From Heartbreak, Mourning, Loss. Volume One, Detach or Die

The price to pay for self-denial

Since we got together five years ago, Bob has never paid his share of the rent, nor of the food, nor of any other expenses, because he has been working only part time and paying off student debts with the little money he earns. I am older than he by 15 years and earn a lot more than he does. I had a nest egg in the bank (all gone now) and I believed his financial dependence on me would be a temporary situation, maybe a few months. Finally, last month, after five years, he took a full time job. Instead of offering to contribute to our common expenses, he bought himself a thirty-foot sailboat.
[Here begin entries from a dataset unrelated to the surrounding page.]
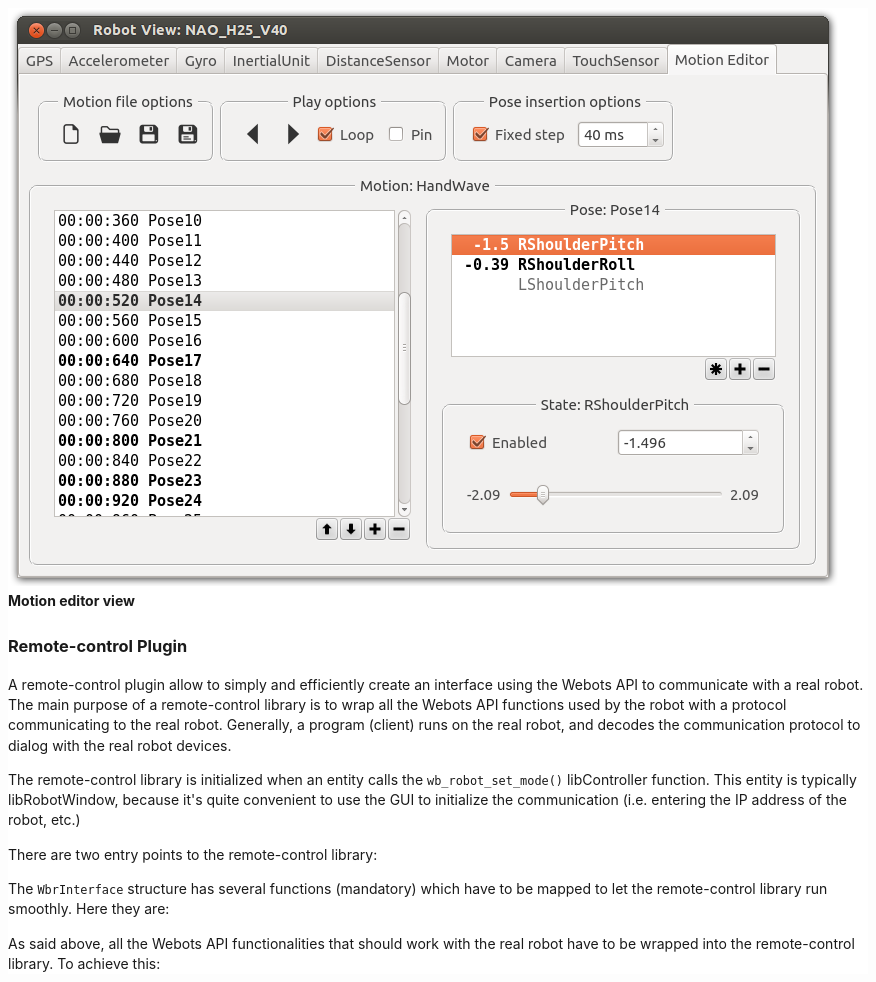 ![Motion editor view](png/motion_editor.png)
**Motion editor view**

### Remote-control Plugin

A remote-control plugin allow to simply and efficiently create an interface
using the Webots API to communicate with a real robot. The main purpose of a
remote-control library is to wrap all the Webots API functions used by the robot
with a protocol communicating to the real robot. Generally, a program (client)
runs on the real robot, and decodes the communication protocol to dialog with
the real robot devices.

The remote-control library is initialized when an entity calls the
`wb_robot_set_mode()` libController function. This entity is typically
libRobotWindow, because it's quite convenient to use the GUI to initialize the
communication (i.e. entering the IP address of the robot, etc.)

There are two entry points to the remote-control library:

The `WbrInterface` structure has several functions (mandatory) which have to be
mapped to let the remote-control library run smoothly. Here they are:

As said above, all the Webots API functionalities that should work with the real
robot have to be wrapped into the remote-control library. To achieve this:
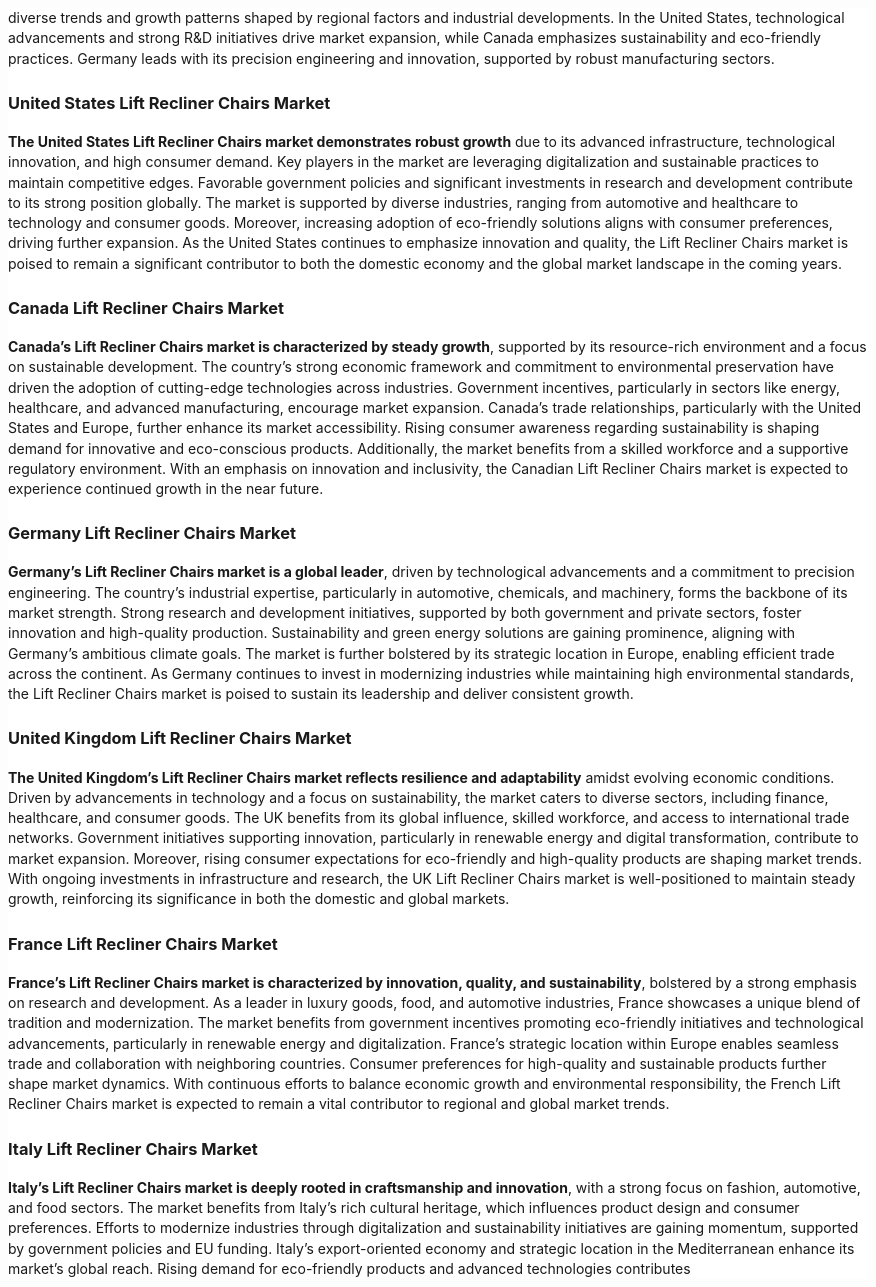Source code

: diverse trends and growth patterns shaped by regional factors and industrial developments. In the United States, technological advancements and strong R&amp;D initiatives drive market expansion, while Canada emphasizes sustainability and eco-friendly practices. Germany leads with its precision engineering and innovation, supported by robust manufacturing sectors.</span></em></p></blockquote><h3><strong>United States Lift Recliner Chairs Market</strong></h3><p><strong>The United States Lift Recliner Chairs market demonstrates robust growth</strong> due to its advanced infrastructure, technological innovation, and high consumer demand. Key players in the market are leveraging digitalization and sustainable practices to maintain competitive edges. Favorable government policies and significant investments in research and development contribute to its strong position globally. The market is supported by diverse industries, ranging from automotive and healthcare to technology and consumer goods. Moreover, increasing adoption of eco-friendly solutions aligns with consumer preferences, driving further expansion. As the United States continues to emphasize innovation and quality, the Lift Recliner Chairs market is poised to remain a significant contributor to both the domestic economy and the global market landscape in the coming years.</p><h3><strong>Canada Lift Recliner Chairs Market</strong></h3><p><strong>Canada&rsquo;s Lift Recliner Chairs market is characterized by steady growth</strong>, supported by its resource-rich environment and a focus on sustainable development. The country&rsquo;s strong economic framework and commitment to environmental preservation have driven the adoption of cutting-edge technologies across industries. Government incentives, particularly in sectors like energy, healthcare, and advanced manufacturing, encourage market expansion. Canada&rsquo;s trade relationships, particularly with the United States and Europe, further enhance its market accessibility. Rising consumer awareness regarding sustainability is shaping demand for innovative and eco-conscious products. Additionally, the market benefits from a skilled workforce and a supportive regulatory environment. With an emphasis on innovation and inclusivity, the Canadian Lift Recliner Chairs market is expected to experience continued growth in the near future.</p><h3><strong>Germany Lift Recliner Chairs Market</strong></h3><p><strong>Germany&rsquo;s Lift Recliner Chairs market is a global leader</strong>, driven by technological advancements and a commitment to precision engineering. The country&rsquo;s industrial expertise, particularly in automotive, chemicals, and machinery, forms the backbone of its market strength. Strong research and development initiatives, supported by both government and private sectors, foster innovation and high-quality production. Sustainability and green energy solutions are gaining prominence, aligning with Germany&rsquo;s ambitious climate goals. The market is further bolstered by its strategic location in Europe, enabling efficient trade across the continent. As Germany continues to invest in modernizing industries while maintaining high environmental standards, the Lift Recliner Chairs market is poised to sustain its leadership and deliver consistent growth.</p><h3><strong>United Kingdom Lift Recliner Chairs Market</strong></h3><p><strong>The United Kingdom&rsquo;s Lift Recliner Chairs market reflects resilience and adaptability</strong> amidst evolving economic conditions. Driven by advancements in technology and a focus on sustainability, the market caters to diverse sectors, including finance, healthcare, and consumer goods. The UK benefits from its global influence, skilled workforce, and access to international trade networks. Government initiatives supporting innovation, particularly in renewable energy and digital transformation, contribute to market expansion. Moreover, rising consumer expectations for eco-friendly and high-quality products are shaping market trends. With ongoing investments in infrastructure and research, the UK Lift Recliner Chairs market is well-positioned to maintain steady growth, reinforcing its significance in both the domestic and global markets.</p><h3><strong>France Lift Recliner Chairs Market</strong></h3><p><strong>France&rsquo;s Lift Recliner Chairs market is characterized by innovation, quality, and sustainability</strong>, bolstered by a strong emphasis on research and development. As a leader in luxury goods, food, and automotive industries, France showcases a unique blend of tradition and modernization. The market benefits from government incentives promoting eco-friendly initiatives and technological advancements, particularly in renewable energy and digitalization. France&rsquo;s strategic location within Europe enables seamless trade and collaboration with neighboring countries. Consumer preferences for high-quality and sustainable products further shape market dynamics. With continuous efforts to balance economic growth and environmental responsibility, the French Lift Recliner Chairs market is expected to remain a vital contributor to regional and global market trends.</p><h3><strong>Italy Lift Recliner Chairs Market</strong></h3><p><strong>Italy&rsquo;s Lift Recliner Chairs market is deeply rooted in craftsmanship and innovation</strong>, with a strong focus on fashion, automotive, and food sectors. The market benefits from Italy&rsquo;s rich cultural heritage, which influences product design and consumer preferences. Efforts to modernize industries through digitalization and sustainability initiatives are gaining momentum, supported by government policies and EU funding. Italy&rsquo;s export-oriented economy and strategic location in the Mediterranean enhance its market&rsquo;s global reach. Rising demand for eco-friendly products and advanced technologies contributes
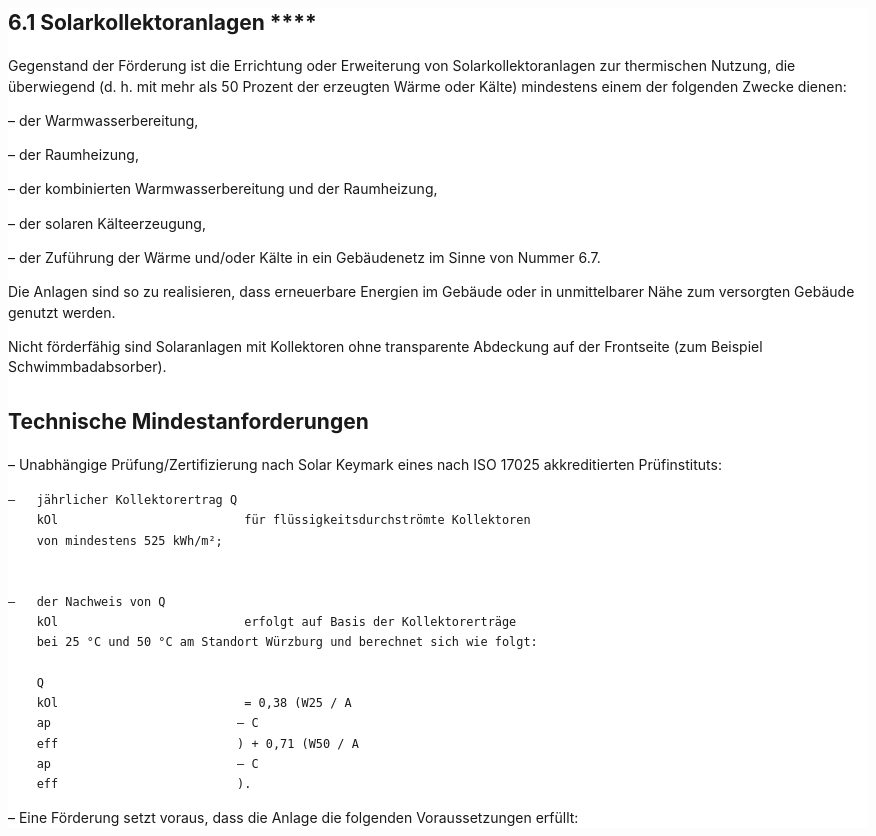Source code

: 


## 6.1 Solarkollektoranlagen ****

Gegenstand der Förderung ist die Errichtung oder Erweiterung von
Solarkollektoranlagen zur thermischen Nutzung, die überwiegend (d. h.
mit mehr als 50 Prozent der erzeugten Wärme oder Kälte) mindestens
einem der folgenden Zwecke dienen:

–   der Warmwasserbereitung,


–   der Raumheizung,


–   der kombinierten Warmwasserbereitung und der Raumheizung,


–   der solaren Kälteerzeugung,


–   der Zuführung der Wärme und/oder Kälte in ein Gebäudenetz im Sinne von
    Nummer 6.7.




Die Anlagen sind so zu realisieren, dass erneuerbare Energien im
Gebäude oder in unmittelbarer Nähe zum versorgten Gebäude genutzt
werden.

Nicht förderfähig sind Solaranlagen mit Kollektoren ohne transparente
Abdeckung auf der Frontseite (zum Beispiel Schwimmbadabsorber).

## **Technische Mindestanforderungen**


–   Unabhängige Prüfung/Zertifizierung nach Solar Keymark eines nach ISO
    17025 akkreditierten Prüfinstituts:

    –   jährlicher Kollektorertrag Q
        kOl                          für flüssigkeitsdurchströmte Kollektoren
        von mindestens 525 kWh/m²;


    –   der Nachweis von Q
        kOl                          erfolgt auf Basis der Kollektorerträge
        bei 25 °C und 50 °C am Standort Würzburg und berechnet sich wie folgt:

        Q
        kOl                          = 0,38 (W25 / A
        ap                          – C
        eff                         ) + 0,71 (W50 / A
        ap                          – C
        eff                         ).





–   Eine Förderung setzt voraus, dass die Anlage die folgenden
    Voraussetzungen erfüllt:
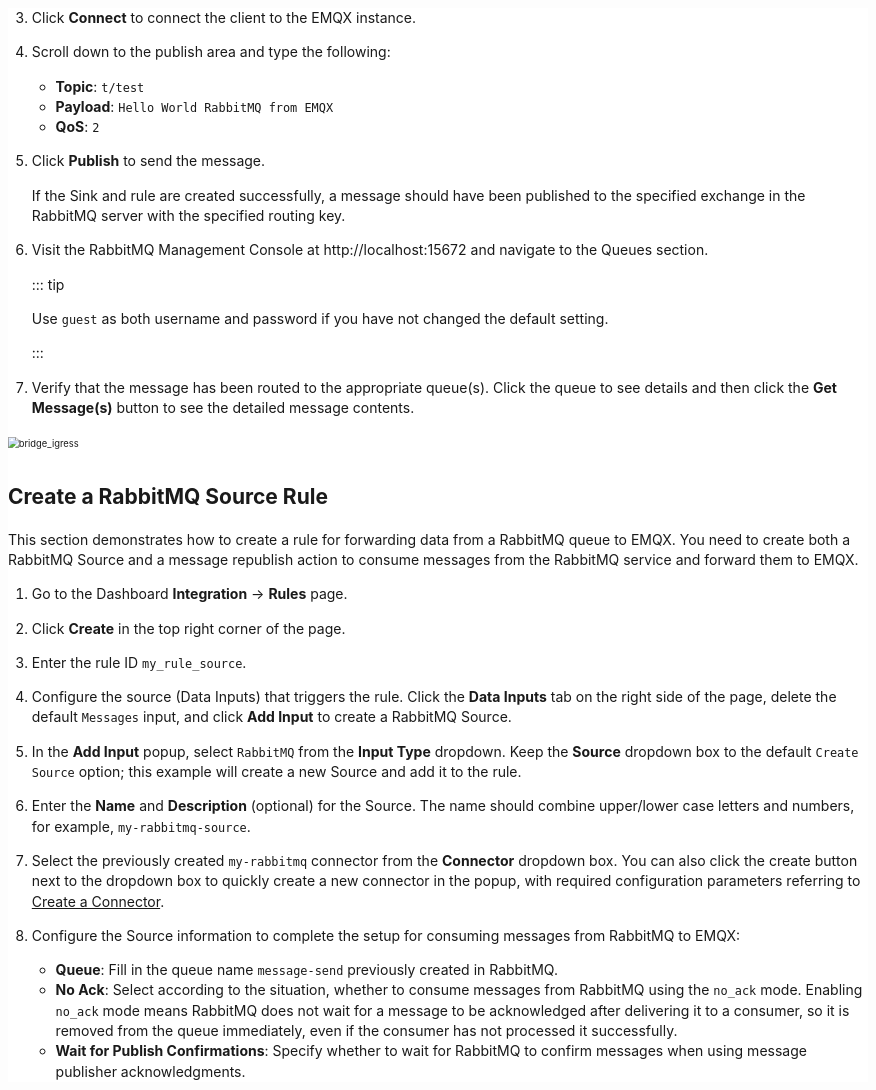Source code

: 3. Click **Connect** to connect the client to the EMQX instance.

1. Scroll down to the publish area and type the following:
   * **Topic**: `t/test`
   * **Payload**: `Hello World RabbitMQ from EMQX`
   * **QoS**: `2`
   
5. Click **Publish** to send the message. 

   If the Sink and rule are created successfully, a message should have been published to the specified exchange in the RabbitMQ server with the specified routing key. 

6. Visit the RabbitMQ Management Console at http://localhost:15672 and navigate to the Queues section. 

   ::: tip

   Use `guest` as both username and password if you have not changed the default setting.

   :::

7. Verify that the message has been routed to the appropriate queue(s). Click the queue to see details and then click the **Get Message(s)** button to see the detailed message contents.

<img src="./assets/rabbitmq/rabbit_mq_management_ui_got_message.png" alt="bridge_igress" style="zoom:67%;" />

## Create a RabbitMQ Source Rule

This section demonstrates how to create a rule for forwarding data from a RabbitMQ queue to EMQX. You need to create both a RabbitMQ Source and a message republish action to consume messages from the RabbitMQ service and forward them to EMQX.

1. Go to the Dashboard **Integration** -> **Rules** page.

2. Click **Create** in the top right corner of the page.

3. Enter the rule ID `my_rule_source`.

4. Configure the source (Data Inputs) that triggers the rule. Click the **Data Inputs** tab on the right side of the page, delete the default `Messages` input, and click **Add Input** to create a RabbitMQ Source.

5. In the **Add Input** popup, select `RabbitMQ` from the **Input Type** dropdown. Keep the **Source** dropdown box to the default `Create Source` option; this example will create a new Source and add it to the rule.

6. Enter the **Name** and **Description** (optional) for the Source. The name should combine upper/lower case letters and numbers, for example, `my-rabbitmq-source`.

7. Select the previously created `my-rabbitmq` connector from the **Connector** dropdown box. You can also click the create button next to the dropdown box to quickly create a new connector in the popup, with required configuration parameters referring to [Create a Connector](#create-a-connector).

8. Configure the Source information to complete the setup for consuming messages from RabbitMQ to EMQX:

   - **Queue**: Fill in the queue name `message-send` previously created in RabbitMQ.
   - **No Ack**: Select according to the situation, whether to consume messages from RabbitMQ using the `no_ack` mode. Enabling `no_ack` mode means RabbitMQ does not wait for a message to be acknowledged after delivering it to a consumer, so it is removed from the queue immediately, even if the consumer has not processed it successfully.
   - **Wait for Publish Confirmations**: Specify whether to wait for RabbitMQ to confirm messages when using message publisher acknowledgments.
He said he absolutely needed a big “ego-booster,” something to rescue him from a sense of worthlessness and depression after the five years of not having his own money!

I could not brush off my disappointment and I insisted on his financial participation, but he argued that it would be a good thing for our relationship if he had his “own space,” which meant living on his sailing boat. A little voice in me whispered, “he has been using you all along!”

I am big woman, and Bob makes me feel like trash because of my weight problem. That is why I have been willing to be his sugar mommy and pay for everything all this time. Now he wants freedom from mommy.

I am reversing the script: he is trash, a boy rather than a man, a parasite, a big baby.